### Aim of the task:
Please make an exact copy of the listing, without the pictures.

### Source records:

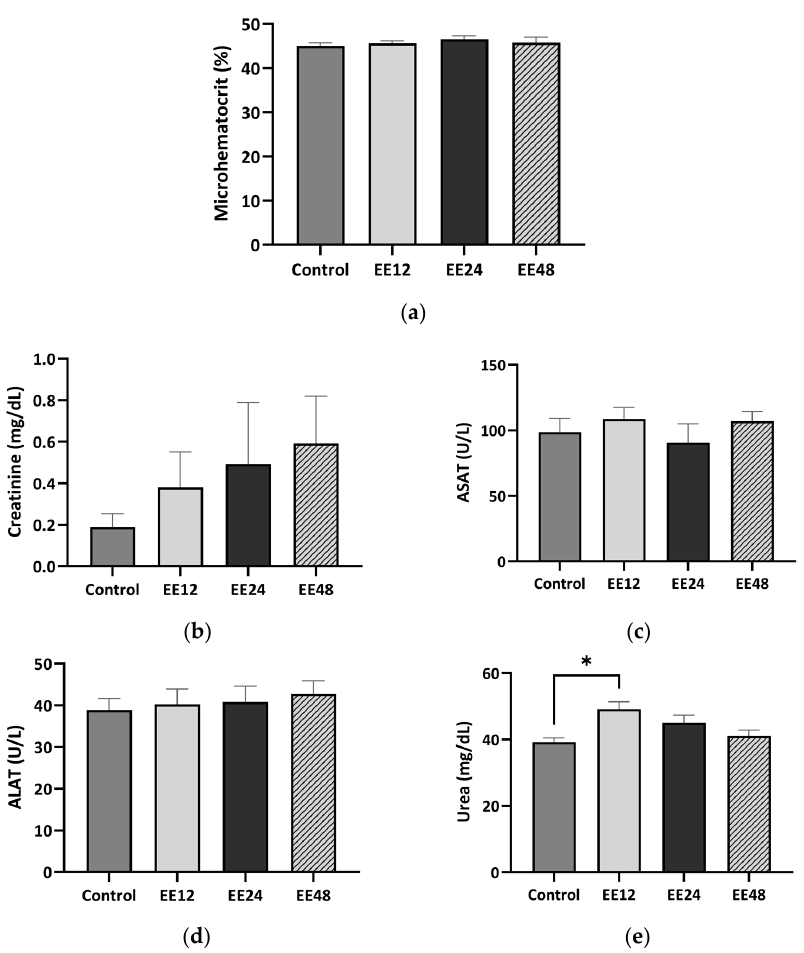
Figure 3. Hematological parameters evaluated (mean ± SE): ( a ) microhematocrit, ( b ) creatinine, ( c ) ASAT (aspartate aminotransferase), ( d ) ALAT (alanine aminotransferase), and ( e ) urea. * Statisti- cally significant differences ( p < 0.05).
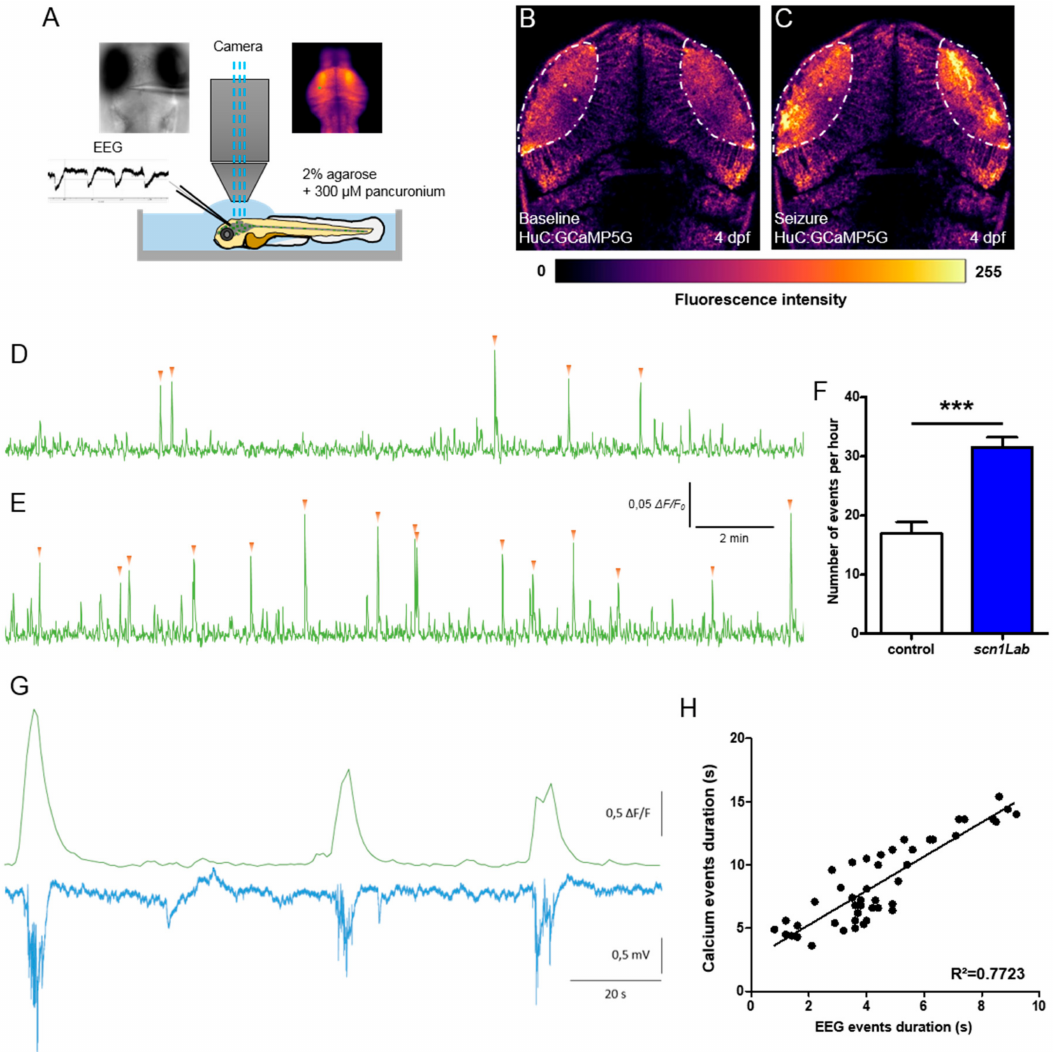
Figure 1. Correlation between LFP and calcium activity in scn1Lab model. ( A ) Schematic of the experimental setup to simultaneously record local field potential and calcium activity of a larval zebrafish brain. ( B , C ) Calcium images showing respectively the baseline activity ( B ) and the seizure activity ( C ). The fluorescence intensity is color-coded as shown in the color bar below the images. ( D , E ) Representative 20 min calcium recording of immobilized and paralyzed 4 dpf control ( D ) ( N = 9) and scn1Lab ( E ) ( N = 9) larvae. Each calcium event is shown with an orange arrowhead. ( F ) Number of events, calcium increases greater that 0.04 ∆ F / F 0 amplitude, during 1 h recording. ( G ) Representative LFP, recorded in the left neuropil of the optic tectum, and calcium traces, from the optic tectum, of a paralyzed and immobilized 4 dpf scn1Lab larva. ( H ) Correlation between LFP and calcium events duration ( n = 46). N = number of larvae and n = number of events. Error bars on all graphs represent standard error of the mean (SEM). ***, p < 0.001. p -value was determined using Student’s unpaired t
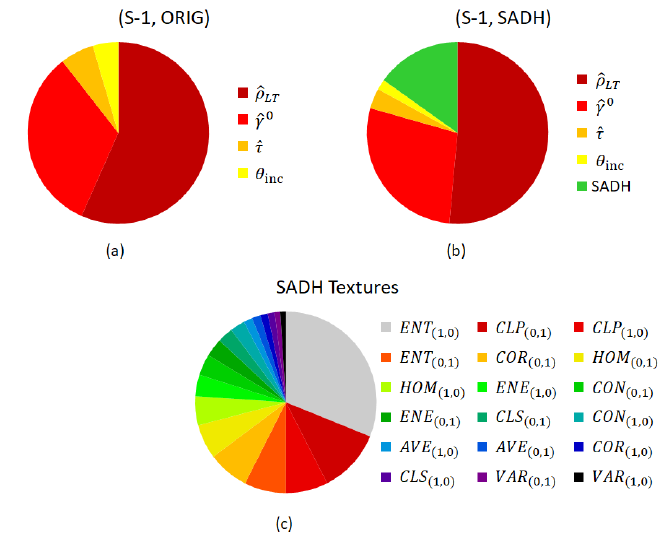
Figure 8. Feature importance for the two analyzed cases, ( a ) ORIG and ( b ) SADH; in particular, pie chart ( c ) shows the distribution of importance for the SADH textures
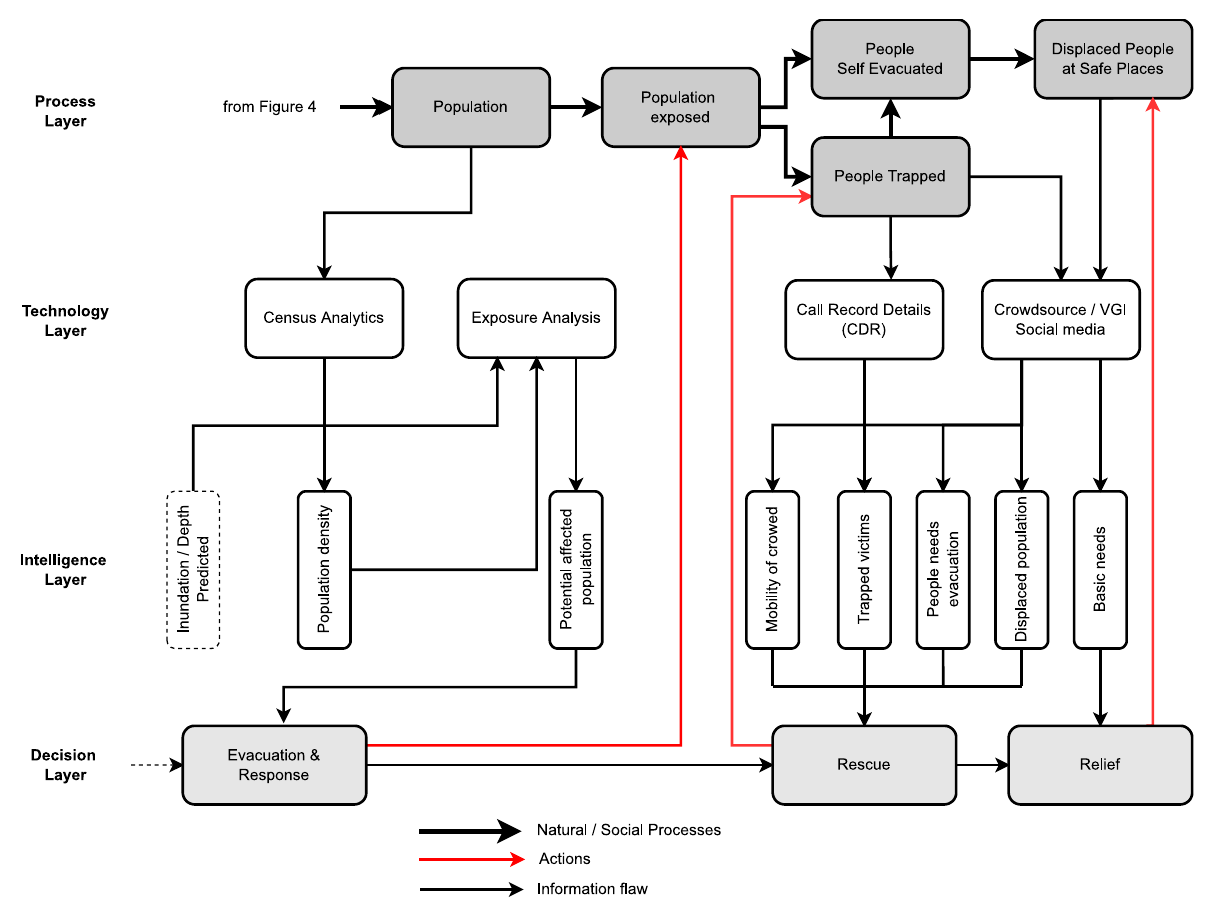
Figure 5. Intelligence required for issuing early warnings, rescue, and relief operations.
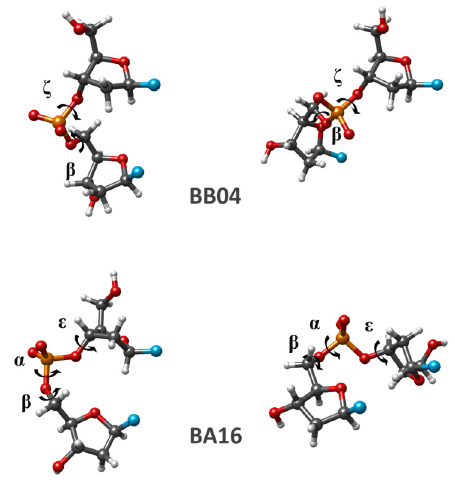
Figure 5. Two examples of major changes in SPB conformations upon DFT optimization of NtC classes deviating from the energy minima of a separate SPB fragment. Experimental ( left ) and PBE optimized ( right ) conformations. A drastic change happens in the mutual positions of glycoside bonds due to geometry optimization. Labeled torsion angles indicate those changed by more than 30° during the optimization.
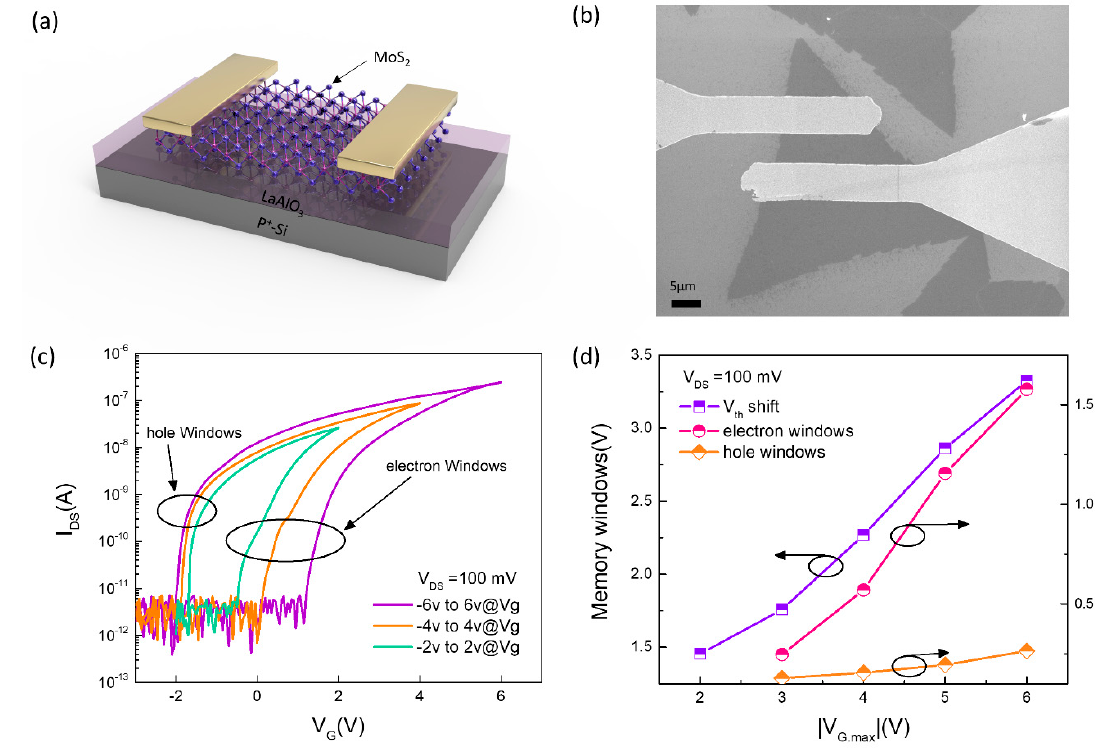
Figure 2. ( a ) The schematic diagram of memory cell with the MoS 2 channel and LaAlO 3 charge trapped layer. ( b ) The memory cell in the scanning electron microscope (SEM). ( c ) The double direction transfer characteristic at different sweep voltages. ( d ) The memory windows as a function of the voltage |V G.MAX |. The initial threshold corresponding to the threshold voltage sweeping the gate voltage ± 2.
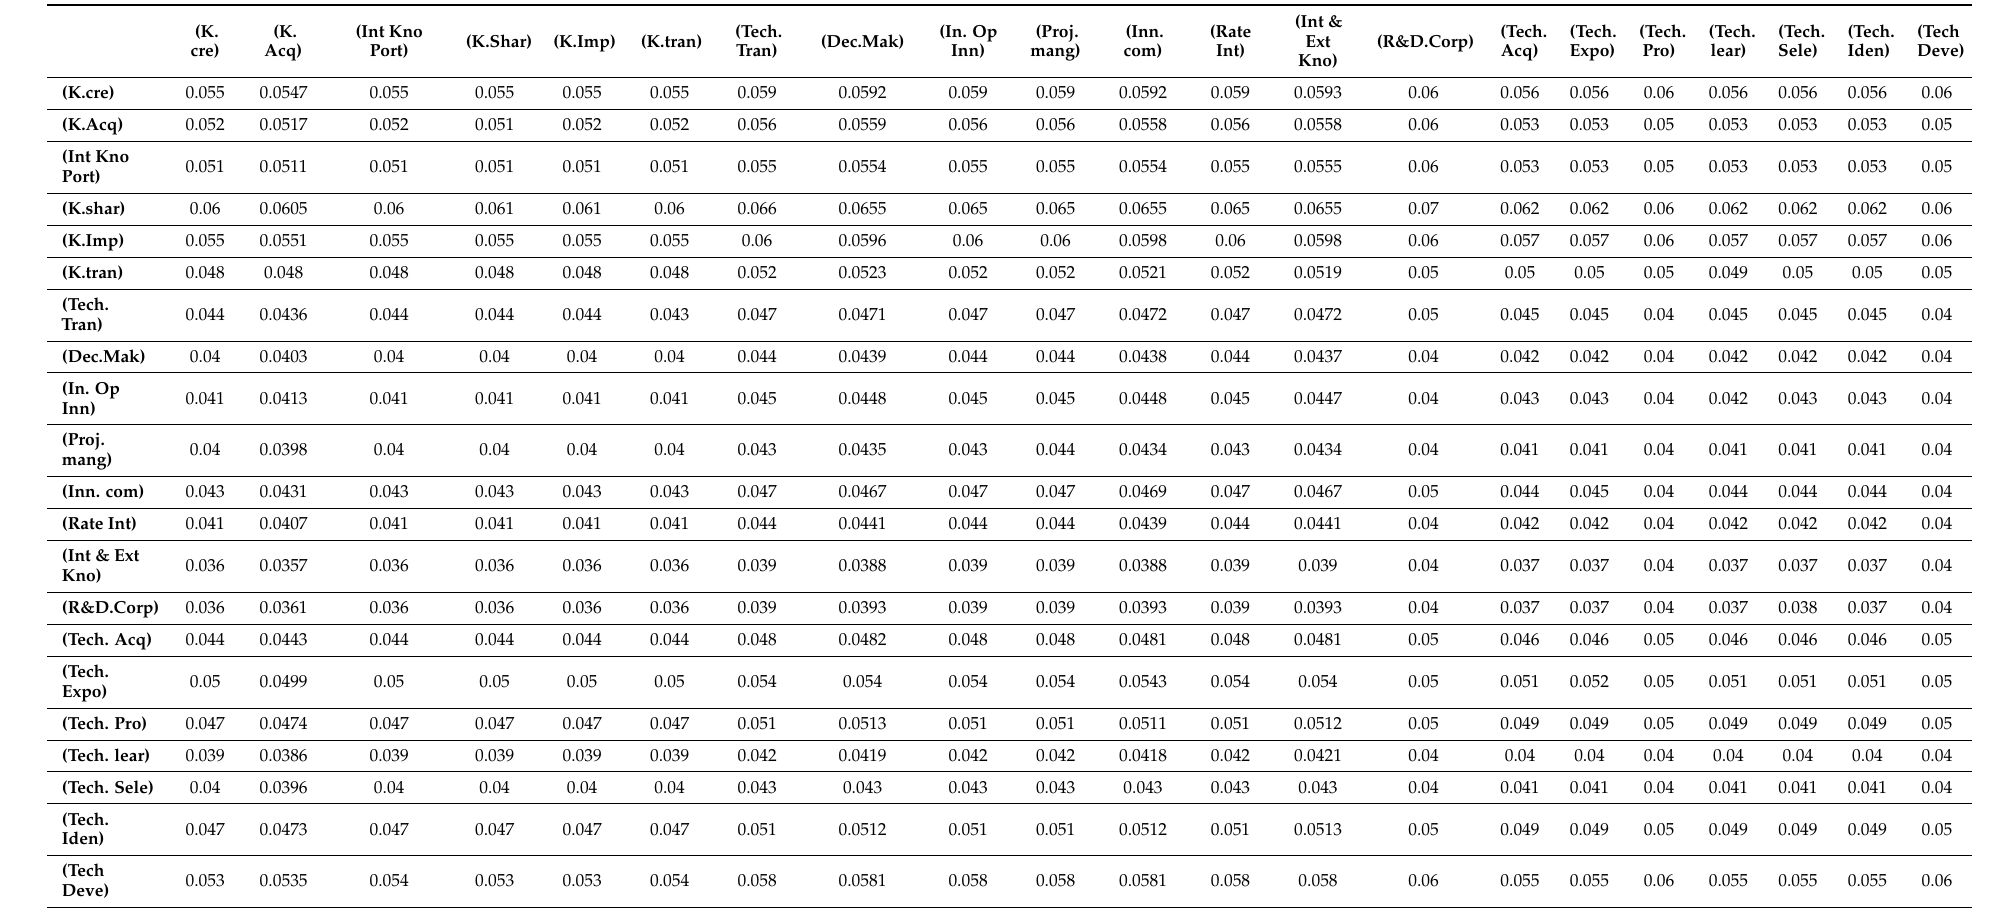
Table 12. Weighted super matrix W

### Result below:
Figure 3. Hematological parameters evaluated (mean ± SE): ( a ) microhematocrit, ( b ) creatinine, ( c ) ASAT (aspartate aminotransferase), ( d ) ALAT (alanine aminotransferase), and ( e ) urea. * Statisti- cally significant differences ( p < 0.05).
Figure 1. Correlation between LFP and calcium activity in scn1Lab model. ( A ) Schematic of the experimental setup to simultaneously record local field potential and calcium activity of a larval zebrafish brain. ( B , C ) Calcium images showing respectively the baseline activity ( B ) and the seizure activity ( C ). The fluorescence intensity is color-coded as shown in the color bar below the images. ( D , E ) Representative 20 min calcium recording of immobilized and paralyzed 4 dpf control ( D ) ( N = 9) and scn1Lab ( E ) ( N = 9) larvae. Each calcium event is shown with an orange arrowhead. ( F ) Number of events, calcium increases greater that 0.04 ∆ F / F 0 amplitude, during 1 h recording. ( G ) Representative LFP, recorded in the left neuropil of the optic tectum, and calcium traces, from the optic tectum, of a paralyzed and immobilized 4 dpf scn1Lab larva. ( H ) Correlation between LFP and calcium events duration ( n = 46). N = number of larvae and n = number of events. Error bars on all graphs represent standard error of the mean (SEM). ***, p < 0.001. p -value was determined using Student’s unpaired t
Figure 8. Feature importance for the two analyzed cases, ( a ) ORIG and ( b ) SADH; in particular, pie chart ( c ) shows the distribution of importance for the SADH textures
Figure 5. Intelligence required for issuing early warnings, rescue, and relief operations.
Figure 5. Two examples of major changes in SPB conformations upon DFT optimization of NtC classes deviating from the energy minima of a separate SPB fragment. Experimental ( left ) and PBE optimized ( right ) conformations. A drastic change happens in the mutual positions of glycoside bonds due to geometry optimization. Labeled torsion angles indicate those changed by more than 30° during the optimization.
Figure 2. ( a ) The schematic diagram of memory cell with the MoS 2 channel and LaAlO 3 charge trapped layer. ( b ) The memory cell in the scanning electron microscope (SEM). ( c ) The double direction transfer characteristic at different sweep voltages. ( d ) The memory windows as a function of the voltage |V G.MAX |. The initial threshold corresponding to the threshold voltage sweeping the gate voltage ± 2.
Table 12. Weighted super matrix W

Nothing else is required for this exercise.